There are, however, important caveats. Geoff Richards from the Ontology Network noted that the proposal only applies to sterling-denominated stablecoins that could become “systemic.” Large USD stablecoins like USDT and USDC would be unaffected. Ian Taylor from CryptoUK said he understands the BOE’s cautious approach, explaining that removing deposits from the banking system could reduce lending capacity and harm financial stability.

Rhodes also pointed out that most UK stablecoins will not fall under the systemic category. Even Mastercard was only designated “systemically important” in 2021. Non-systemic stablecoins will instead fall under the Financial Conduct Authority (FCA), which uses a less restrictive framework.

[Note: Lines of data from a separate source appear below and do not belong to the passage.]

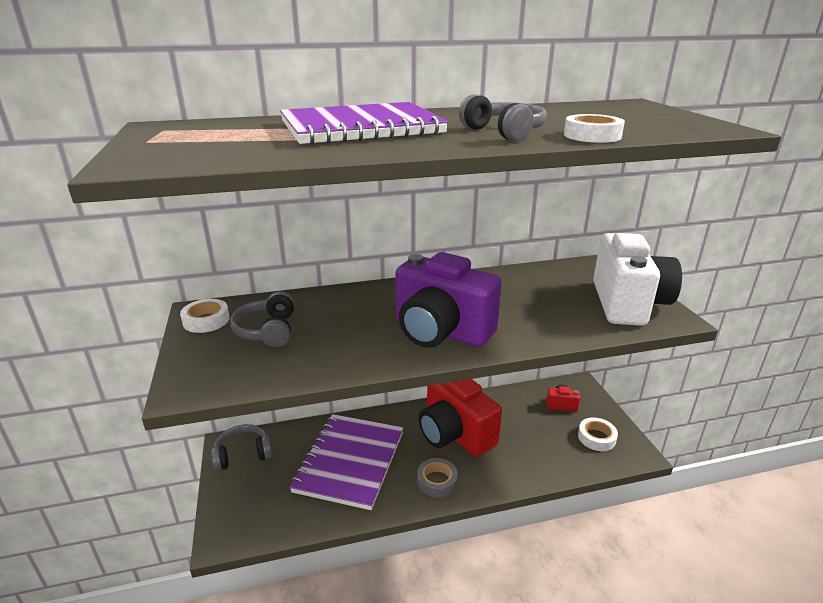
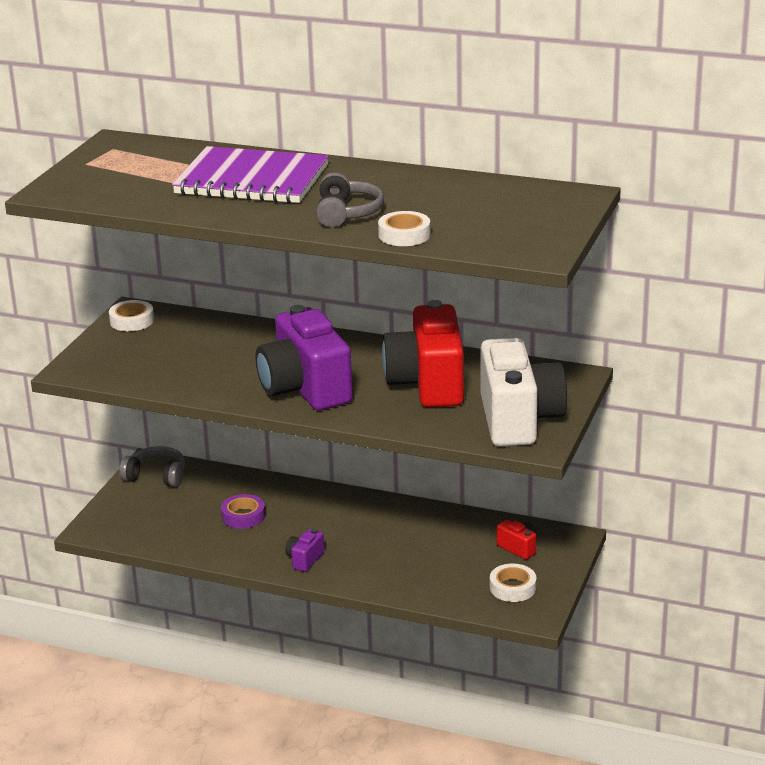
camera: 35 degrees right, 0 degrees up
(267, 330) = (169, 344): grey headphones -> none
(350, 461) = (243, 516): purple notebook -> purple tape
(437, 481) = (304, 559): grey tape -> purple camera
(455, 434) = (368, 531): red camera -> red camera (427, 384)
(628, 304) = (519, 420): white camera -> white camera turned 45 degrees counterclockwise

Slow Progress Still Frustrates the Industry

Although access to central bank liquidity and BOE deposit accounts is seen as positive, many argue there is still a long road ahead. Rhodes said the threshold at which a stablecoin becomes “systemic” remains unclear, making it difficult for issuers to plan. Clarification from His Majesty’s Treasury would help issuers understand when their scale might pose a broader risk.

Operational enforcement of the proposed caps is also uncertain. Taylor noted that stablecoins can be acquired from exchanges, peer-to-peer transfers, or even as workplace compensation, making it hard for issuers to monitor individual limits.

Industry leaders stress that clearer timelines and faster regulatory progress are needed to keep the UK competitive. Arvin Abraham from Goodwin Procter said issuers need predictable processes and “a clean runway” to bring products to market.

Regulation in the UK has been developing slowly. The government first introduced AML and KYC rules for crypto businesses in 2017, but a full stablecoin licensing framework is still not finalized eight years later. Taylor warned that this delays business growth and may push companies offshore to jurisdictions with more mature regulations.

Despite the slow pace, Abraham said the BOE is taking a fair and pragmatic approach. He noted that the message remains consistent: innovation is welcome, but if a token is going to function like money, it must follow standards that match traditional financial controls.